Personal injuries claims against stores in Maryland and the application of contributory negligence

by | Feb 23, 2022 | Firm News | 0 comments

       The recent Maryland appellate decision of Cador v. Yes Organic Market Hyattsvile, Inc. (February 1, 2022) addressed the application of contributory negligence of a customer who suffered a personal injury when she slipped and fell on a wet floor in a super market.   The appellate court found held that whether or not the customer knew or should have known the floors were slippery from having been mopped was an issue for a jury to decide.  

The store argued that the customer was contributory negligence for two reasons.  First, there was a sign near the entrance of the store stating that the floors were wet.  Secondly, the existence of a yellow mop bucket in the subject aisle somehow provided notice that the floors were slippery. 

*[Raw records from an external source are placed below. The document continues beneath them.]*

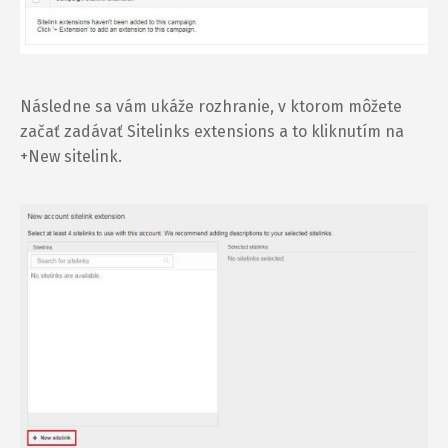
Následne sa vám ukáže rozhranie, v ktorom môžete
začať zadávať Sitelinks extensions a to kliknutím na
+New sitelink.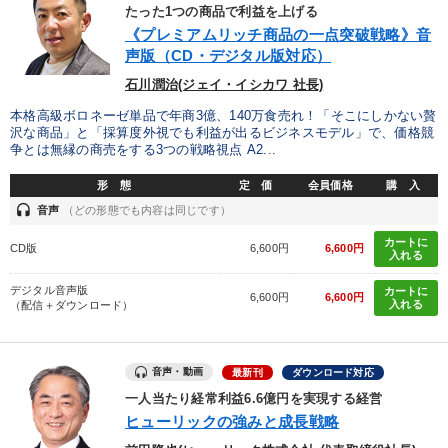
優秀各社の智恵と戦略
事業家のロマンと経営
たった1つの商品で利益を上げる
《プレミアムリッチ商品の一点突破戦略》音
若手異才経営者の発想
専門家のアドバイス
声版（CD・デジタル版対応）
石川潤治(ジェイ・イシカワ 社長)
リーダーの器量を学ぶ
本格高級ボロネーゼ単品で年商3億、140万食売れ！「そこにしかない贅
沢な商品」と「採算度外視でも利益が出るビジネスモデル」で、価格競
争とは無縁の商売をする3つの戦略視点 A2...
テーマ
形 態
定 価
会員価格
購 入
headset
音声
（どの形態でも内容は同じです）
《強い財務を実践する経営者》講話４選
カートに
CD版
6,600円
6,600円
入れる
歴史・古典に学ぶ実務講話
デジタル音声版
カートに
6,600円
6,600円
2025年春季全国経営者セミナー収録講演ＣＤ・講演ＤＶＤ・デジ
入れる
（配信＋ダウンロード）
タル版（音声／動画ストリーミング・ダウンロード）
組織・採用・スキル
音声・動画
最新刊
ダウンロード対応
「利上げ時代の最新・銀行対策」＋「不動産市況予測」＋「市場
一人当たり経常利益6.6億円を実現する経営
予測と株式投資」最新刊
ヒューリックの強みと成長戦略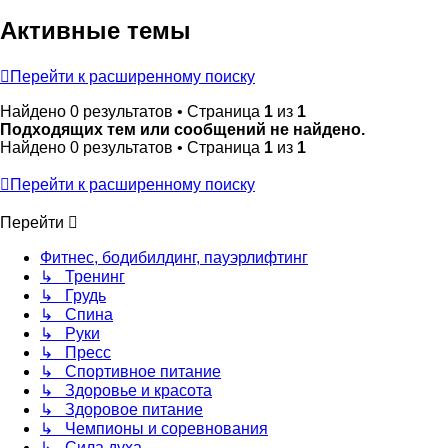
Активные темы
Перейти к расширенному поиску
Найдено 0 результатов • Страница
1
из
1
Подходящих тем или сообщений не найдено.
Найдено 0 результатов • Страница
1
из
1
Перейти к расширенному поиску
Перейти
Фитнес, бодибилдинг, пауэрлифтинг
↳ Тренинг
↳ Грудь
↳ Спина
↳ Руки
↳ Пресс
↳ Спортивное питание
↳ Здоровье и красота
↳ Здоровое питание
↳ Чемпионы и соревнования
↳ Сила духа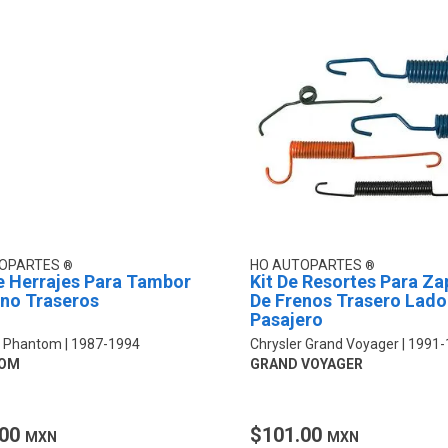
TOPARTES
HO AUTOPARTES
e Herrajes Para Tambor
Kit De Resortes Para Za
eno Traseros
De Frenos Trasero Lado
Pasajero
r Phantom
1987-1994
Chrysler Grand Voyager
1991-
OM
GRAND VOYAGER
.00
$101.00
MXN
MXN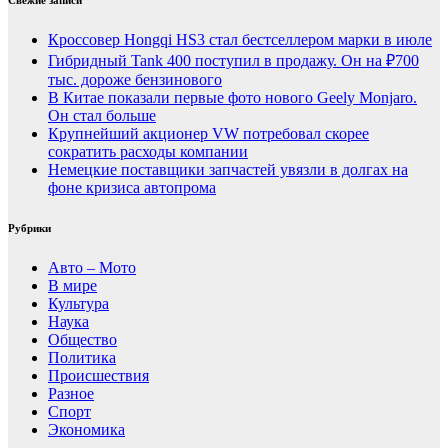
Кроссовер Hongqi HS3 стал бестселлером марки в июле
Гибридный Tank 400 поступил в продажу. Он на ₽700
тыс. дороже бензинового
В Китае показали первые фото нового Geely Monjaro.
Он стал больше
Крупнейший акционер VW потребовал скорее
сократить расходы компании
Немецкие поставщики запчастей увязли в долгах на
фоне кризиса автопрома
Рубрики
Авто – Мото
В мире
Культура
Наука
Общество
Политика
Происшествия
Разное
Спорт
Экономика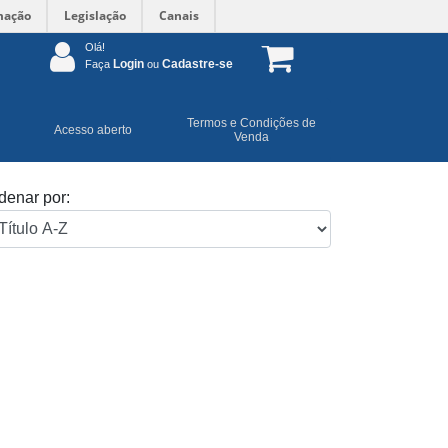
mação
Legislação
Canais
Olá!
Login
Cadastre-se
Faça
ou
Termos e Condições de
Acesso aberto
Venda
denar por:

 The appellate court held that a wet floor sign at the entrance of the store was insufficient as a matter of law to warn a customer that a particular aisle on the other side of the store was slippery.   

Secondly, the customer denied having seen the yellow mop bucket in the subject aisle.  In this regard, it is well established law in Maryland that shoppers are expected to look at the merchandise in an aisle, not at their feet.  Chalmers v. Great Atlantic & Pacific Tea Co., 172 MD. 552, 559 (1937) (“The storekeeper expects and intends that his customers shall look not at the floor but at the goods displayed which he displays to attract their attention and which he hopes they will buy. He at least ought not to complain, if they look at the good displayed instead of at the floor to discover possible pitfalls, obstructions, or other dangers, or if their purchases so encumber them as to prevent them from seeing dangers which might otherwise be apparent”).

But even if the customer had seen a yellow mop bucket in the aisle before slipping and falling, the yellow mop bucket does not constitute a “distinct, prominent and decisive” warning that the floors were slippery.  Such an unattended bucket could either mean that the mopping had not started in the particular aisle or that mopping had been completed.  

Practice Pointer:  In Maryland, it is much easier to prevail in a slip and fall personal injury case that occurs inside a store than one that occurs outside of the store.    There reason is that there is a substantial difference between the kind and degree of vigilance which a traveler on a street must exercise to avoid danger and that which is required of a customer in a store.  When walking outside, the pedestrian is expected to avoid patently dangerous conditions, such as uneven pavement, potholes and ice.